Ministry job cuts won't boost student achievement
Ministry job cuts will not boost student achievement
The Public Service Association Te
Pūkenga Here Tikanga Mahi (PSA) says cutting one hundred
jobs at the Ministry of Education will not improve services
or bring greater efficiencies.
Staff at the Ministry of Education were told today that one hundred positions are to be slashed between now and June next year. This is on top of the 300 or so vacancies the Ministry is currently carrying and not filling.
“The Ministry says it wants to lift achievement across the education system, but more job cuts will not bring this about,” says PSA national secretary Brenda Pilott.
“The Ministry has been through a dozen reviews in the past three years, some of which are ongoing. One would have thought that after so many endless reviews, the Ministry would be an effective and nimble beast. Yet it has been criticised as one of the worst government departments in a recent TransTasman report.
“The top-down nature of these reviews provides little scope for meaningful engagement with staff – and ineffective change as a result. The cycle of endless reviews leaves staff unsettled, operating in uncertain environments, and spending more time on justifying their positions than doing the work they are paid to do, says Brenda Pilott.”
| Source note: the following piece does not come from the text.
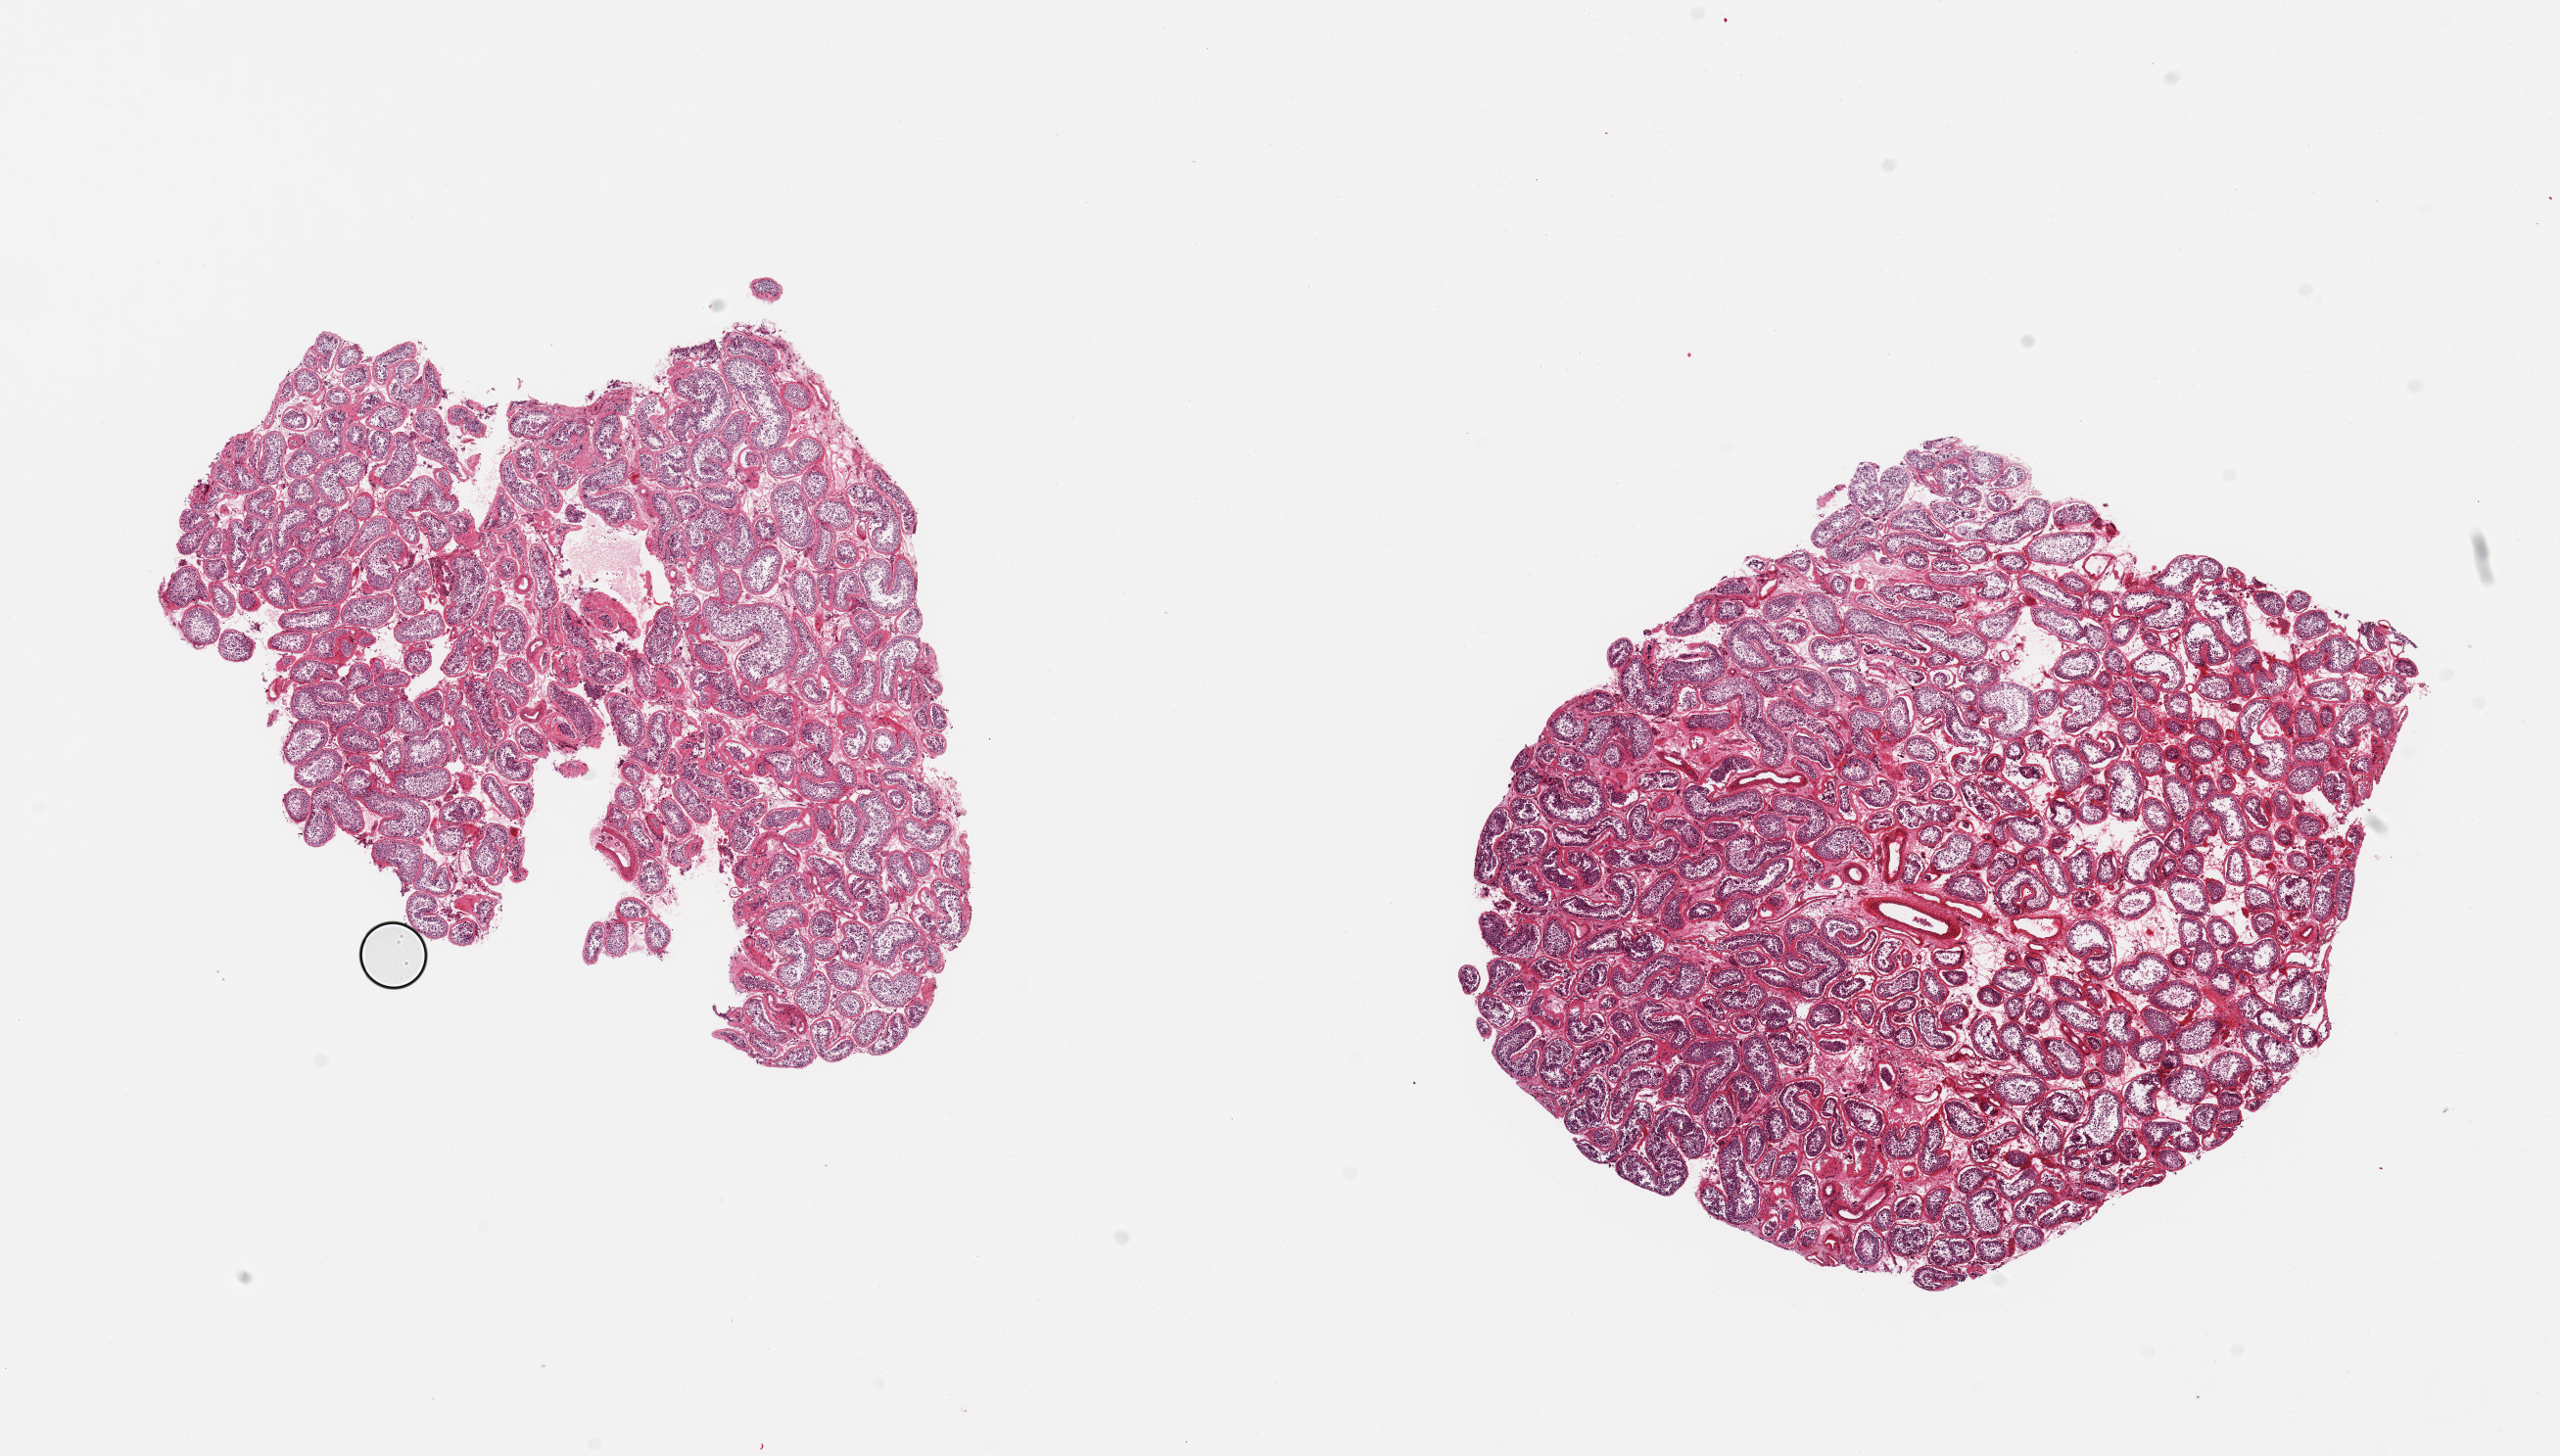
Digitized hematoxylin and eosin (H&E)-stained section, brightfield, whole scanned area (about 20.7 x 11.8 mm, acquisition: 20x scan) shown as a low-resolution overview. PAXgene-fixed paraffin-embedded (PFPE) section. Section of testis (target tissue). Donor tissue sample. Donor: male.
Reviewer comment on this tissue sample: 2 pieces ~7x6mm. Spermatogenesis present, poorly preserved.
“Services will also suffer as a result of these job cuts. The Prime Minister says he wants more schools to teach Mandarin yet, as a result of its approach to not fill vacancies, the Ministry’s national office team supporting the learning languages area of the curriculum has shrunk from three people to one.
The Ministry says the
job losses will not add to already heavy workloads but staff
are sceptical about this.
“The Ministry appears to
have no strategy for how these cuts will be made; all it has
said is that vacancies will not be filled.
This means some teams will be hit harder than others and workloads will explode due to them being under-resourced,” says Brenda Pilott.